Verantwortungsvoll spielen
Automatenspiel hat einen negativen Erwartungswert, und bei The Dog House ist er ungewöhnlich ungleich verteilt: Der größte Teil der Auszahlung steckt in einem Feature, das lange ausbleiben kann. Genau diese Bauweise erzeugt den Gedanken, der Bonus sei nach 200 leeren Spins «fällig». Er ist es nicht — jeder Spin ist unabhängig vom vorherigen, und die Wahrscheinlichkeit ändert sich durch eine lange Trockenstrecke nicht. Legen Sie Einsatzhöhe, Spinzahl und Verlustgrenze fest, bevor Sie den ersten Dreh machen, und behandeln Sie das Budget als Preis für Unterhaltung, nicht als Einsatzkapital.
Wer eine Spielpause braucht, kann sich in Deutschland über OASIS sperren lassen, in der Schweiz über die Spielsperre; bei Anbietern ohne inländische Konzession greift beides nicht. Kostenlose und anonyme Beratung gibt es in allen drei Ländern, auch für Angehörige — in Deutschland unter der Nummer der BZgA, 0800 1 37 27 00.
Häufige Fragen
Wie hoch ist die Auszahlungsquote von The Dog House?

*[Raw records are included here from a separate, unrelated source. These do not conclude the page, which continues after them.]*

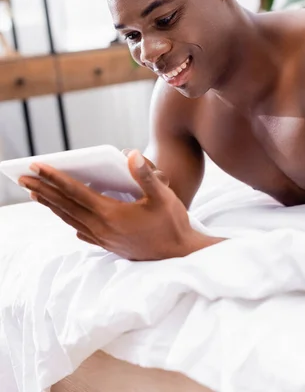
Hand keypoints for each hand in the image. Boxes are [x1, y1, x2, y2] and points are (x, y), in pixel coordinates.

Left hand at [18, 150, 222, 260]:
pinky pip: (82, 230)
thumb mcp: (163, 196)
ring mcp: (104, 239)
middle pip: (65, 206)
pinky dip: (69, 220)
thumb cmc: (172, 223)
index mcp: (111, 213)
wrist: (179, 254)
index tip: (37, 166)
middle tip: (22, 177)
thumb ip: (145, 175)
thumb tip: (130, 153)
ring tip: (36, 194)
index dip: (55, 177)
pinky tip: (66, 219)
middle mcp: (102, 228)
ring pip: (70, 219)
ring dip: (51, 205)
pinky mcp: (109, 245)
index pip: (76, 192)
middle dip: (43, 189)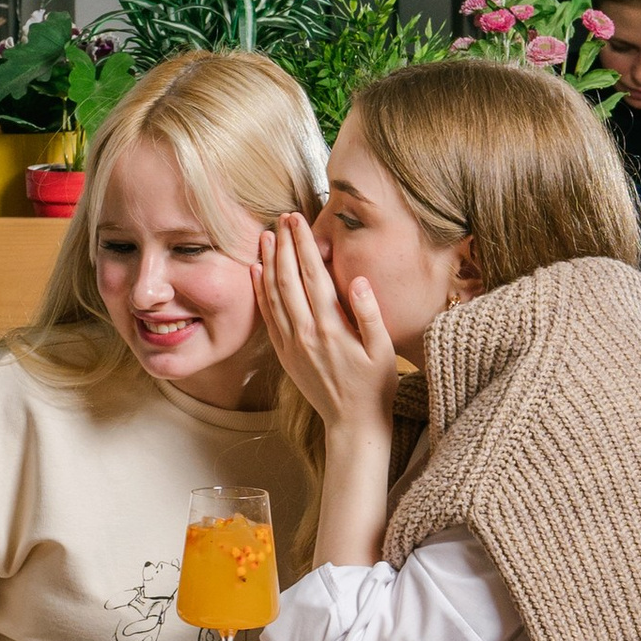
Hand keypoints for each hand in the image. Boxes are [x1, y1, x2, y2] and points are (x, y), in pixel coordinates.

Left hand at [259, 213, 399, 440]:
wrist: (352, 423)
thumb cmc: (374, 386)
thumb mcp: (383, 350)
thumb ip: (369, 314)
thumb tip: (358, 280)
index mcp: (330, 327)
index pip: (312, 275)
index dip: (303, 244)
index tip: (298, 219)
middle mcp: (305, 332)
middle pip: (288, 279)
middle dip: (284, 245)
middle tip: (282, 217)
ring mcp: (291, 343)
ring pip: (273, 294)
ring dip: (269, 263)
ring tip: (266, 236)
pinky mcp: (284, 353)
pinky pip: (267, 316)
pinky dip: (260, 291)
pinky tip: (257, 272)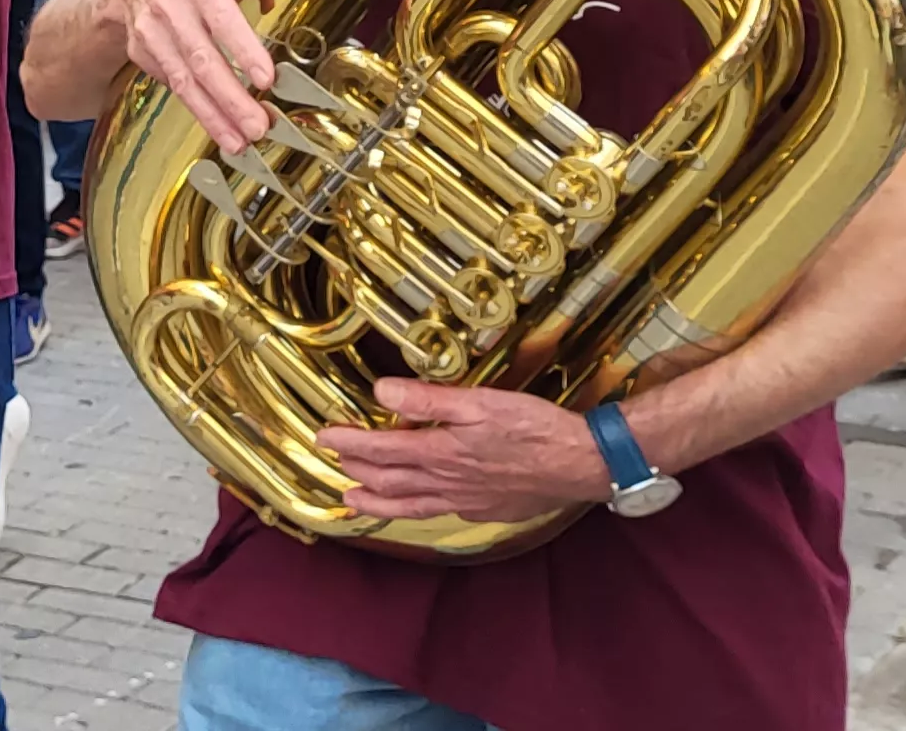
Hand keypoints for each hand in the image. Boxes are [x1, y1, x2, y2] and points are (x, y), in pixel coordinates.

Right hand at [102, 0, 279, 149]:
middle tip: (259, 125)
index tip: (267, 78)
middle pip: (203, 58)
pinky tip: (221, 131)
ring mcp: (152, 33)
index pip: (222, 17)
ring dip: (215, 114)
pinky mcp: (143, 55)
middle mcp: (170, 5)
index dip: (242, 48)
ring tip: (242, 141)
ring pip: (186, 80)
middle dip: (232, 96)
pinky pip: (174, 87)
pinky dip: (199, 112)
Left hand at [320, 382, 614, 521]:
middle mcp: (447, 482)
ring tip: (353, 499)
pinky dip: (417, 510)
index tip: (324, 437)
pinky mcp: (486, 510)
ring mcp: (466, 501)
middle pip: (390, 479)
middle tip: (334, 461)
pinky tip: (416, 506)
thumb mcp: (480, 402)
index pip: (381, 448)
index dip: (349, 443)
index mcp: (441, 452)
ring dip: (377, 501)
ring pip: (410, 504)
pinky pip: (440, 512)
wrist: (582, 464)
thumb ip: (429, 399)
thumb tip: (382, 392)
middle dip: (358, 469)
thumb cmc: (535, 429)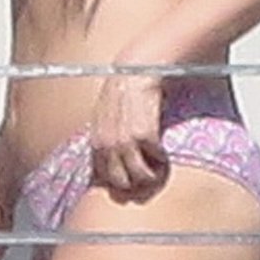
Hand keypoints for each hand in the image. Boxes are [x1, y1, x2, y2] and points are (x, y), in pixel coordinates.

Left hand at [90, 72, 169, 198]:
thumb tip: (112, 160)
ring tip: (159, 168)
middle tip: (147, 176)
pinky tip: (163, 151)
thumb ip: (105, 139)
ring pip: (141, 176)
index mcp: (96, 143)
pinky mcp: (145, 135)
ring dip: (152, 176)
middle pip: (121, 183)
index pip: (103, 178)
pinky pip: (157, 159)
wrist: (134, 76)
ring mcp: (126, 142)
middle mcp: (108, 146)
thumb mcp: (103, 119)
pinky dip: (162, 159)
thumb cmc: (120, 95)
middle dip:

96,51 %. Auf 100 Spins zu 3 € entspricht das einem rechnerischen Verlust von 10,47 €, auf der Einstiegsstufe von 1 € sind es 3,49 €. Über eine einzelne Sitzung sagt der Wert wenig aus, weil der Großteil der Auszahlung in den Freispielen steckt.
Kann ich den Bonus bei The Dog House kaufen?
Nein, dieser Titel hat keine Bonuskauf-Funktion — auch nicht bei Anbietern ohne deutsche Konzession. Das gilt nur für das Original; Multihold, Dog or Alive und Royal Hunt haben die Funktion dort, wo sie erlaubt ist.
Wie hoch ist der maximale Gewinn?
Das 6.750-Fache des Einsatzes — in Deutschland also 20.250 € auf der 3-Euro-Stufe, 33.750 € bei 5 € und 6.750 € bei 1 €.
Wie viele Freispiele bekommt man?
Die Zuteilung erfolgt nach Angaben von Pragmatic Play zufällig statt in fester Höhe. In der Praxis liegen die meisten Runden zwischen 9 und 15 Freispielen.
Spielt sich der Slot in Deutschland anders als bei einem Anbieter ohne Konzession?
Die Mechanik ist identisch, das Tempo und die Einsatzspanne nicht. Im legalen Segment liegt die Obergrenze seit dem 1. Juli 2026 bei 3 € ab 21 Jahren, bei 1 € für 18- bis 20-Jährige und bei 5 € erst nach 90 Tagen ohne Auffälligkeiten. Autostart ist untersagt, zwischen zwei Drehs liegen fünf Sekunden Pause.
Ist eine lange Serie ohne Bonus ein Zeichen für ein manipuliertes Spiel?
Nein. 200 Spins ohne Feature liegen bei einem hoch schwankenden Automaten im Normalbereich. Ein zertifizierter Zufallsgenerator hat kein Gedächtnis für vorherige Runden.